The clutch control lever (located on the handle bar) should have a 5 - 8 mm play. This play is measured at the lever end. The normal play of the lever ensures full engagement and disengagement of the clutch. If the play is smaller than specified, the clutch slips. With excessive play, the clutch drags, i.e. the disengagement is incomplete. Use the adjusting screw on the clutch control cable to adjust the play.
Gearbox with Reverse Gear.
The principal parts of the gearbox are the split box with covers, clutch shaft and main shaft with gears and shift sleeves, the gear shift mechanism, the kick starter and the reverse gear engagement mechanism. Shafts. The clutch shaft is installed in the ball and roller bearings. The shaft is made integral with the gear rims of the 1st, 2nd and 3rd gears. The gear of the 4th gear is fixed on a segment key. The main shaft is set on two ball bearings. The pinions of the 1st, 2nd, 3rd and 4th gears rotate freely over the splines outer surface. Two sleeves are set on the splines of the main shaft, the gears are connected with the shaft by means of the gearshift sleeve. Involutes teeth are threaded on the outer surface of the engagement sleeve of the 1 st and 2nd gears. The gears are lubricated through labyrinth cavities in the casing, axial and radial bores in the shaft. The gear of the kick-starter has an additional small rim. The intermediate gear is installed on the neck of the bracket that travels in the Longitudinal direction of the shaft. Bronze bushings are pressed into the gear holes of the kick-starter, intermediate and 1 st gear of the main shaft. The kick-starter consists of shaft with pawl, the kick lever, return spring and kick-starter gear. The shaft is supported by the bushings provided in the gearbox casing.
The gear shift mechanism.
Gear shifting is performed in sequence. Downshifts are made by pushing down front of the gearshift lever, while up shifts are made by pushing down on the rear of the gearshift lever arm. The reverse gear engagement mechanism consists of quadrant with a shaft with the reverse gear engagement lever secured on it, together with an intermediate gear set on the bracket. The intermediate gear travels along the shaft, from the reverse gear engagement quadrant. When the reverse gear is engaged, the intermediate gear travels with the bracket along the shaft and connects the small rim of the starting gear with the rim of the sleeve engaging the 1st and 2nd gears on the main shaft. The reverse gear must be engaged from neutral. When the reverse gear engagement lever is returned to its initial position, the gear shift mechanism is set into the neutral position.

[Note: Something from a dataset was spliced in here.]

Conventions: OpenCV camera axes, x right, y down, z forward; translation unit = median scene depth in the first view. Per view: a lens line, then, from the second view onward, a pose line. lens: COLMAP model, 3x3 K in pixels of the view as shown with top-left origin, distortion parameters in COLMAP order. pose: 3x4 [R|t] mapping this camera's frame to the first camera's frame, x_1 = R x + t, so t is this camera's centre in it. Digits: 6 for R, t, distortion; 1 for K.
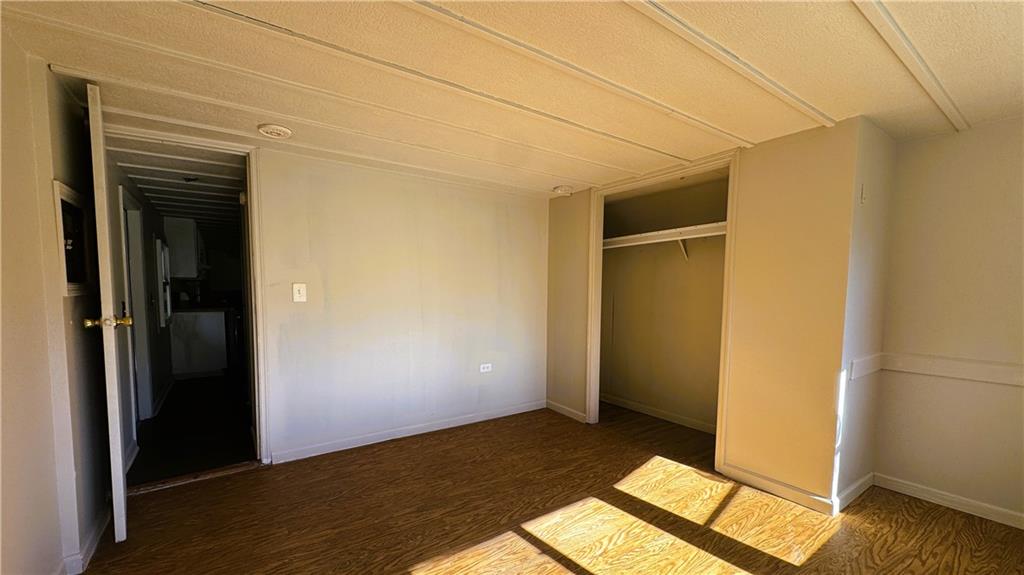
lens RADIAL K [[409.6, 0, 513.4], [0, 409.6, 299.2], [0, 0, 1]] dist [0.000964, 0.000109]
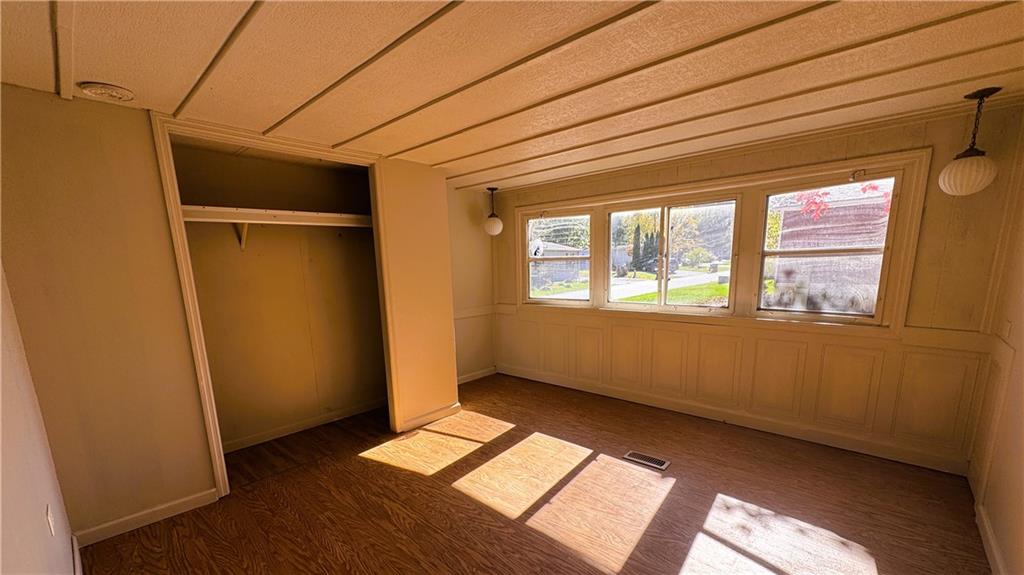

The driveshaft incorporates a flexible joint, the driveshaft and the universal joint. The flexible joint is a rubber-coupling sleeve. The propeller shaft is aligned by means of the ball end of the main shaft that enters the socket in the front end of the propeller shaft.
Brakes should be "bedded in" during the initial running in period. Speeds during this period should not exceed 70 km/h with sidecar attached, 90 km/h without sidecar (see "Speeds Recommended for Running in" table). Follow bedding in procedures carefully. Make approximately 100 stops using 75% of full braking power. This can be done over several periods and need not be done in one session. Choose an area with clean, dry pavement and no obstructions. Travel in a straight line and apply both the hand (front) brake as well as the foot (rear) brake. After burnishing the brake shoes, adjust your brakes on each wheel to reduce the gap between shoes and drums. This procedure will ensure maximum braking performance during the running-in period and is essential before raising your top speed, after your CJ750 has been carefully run in.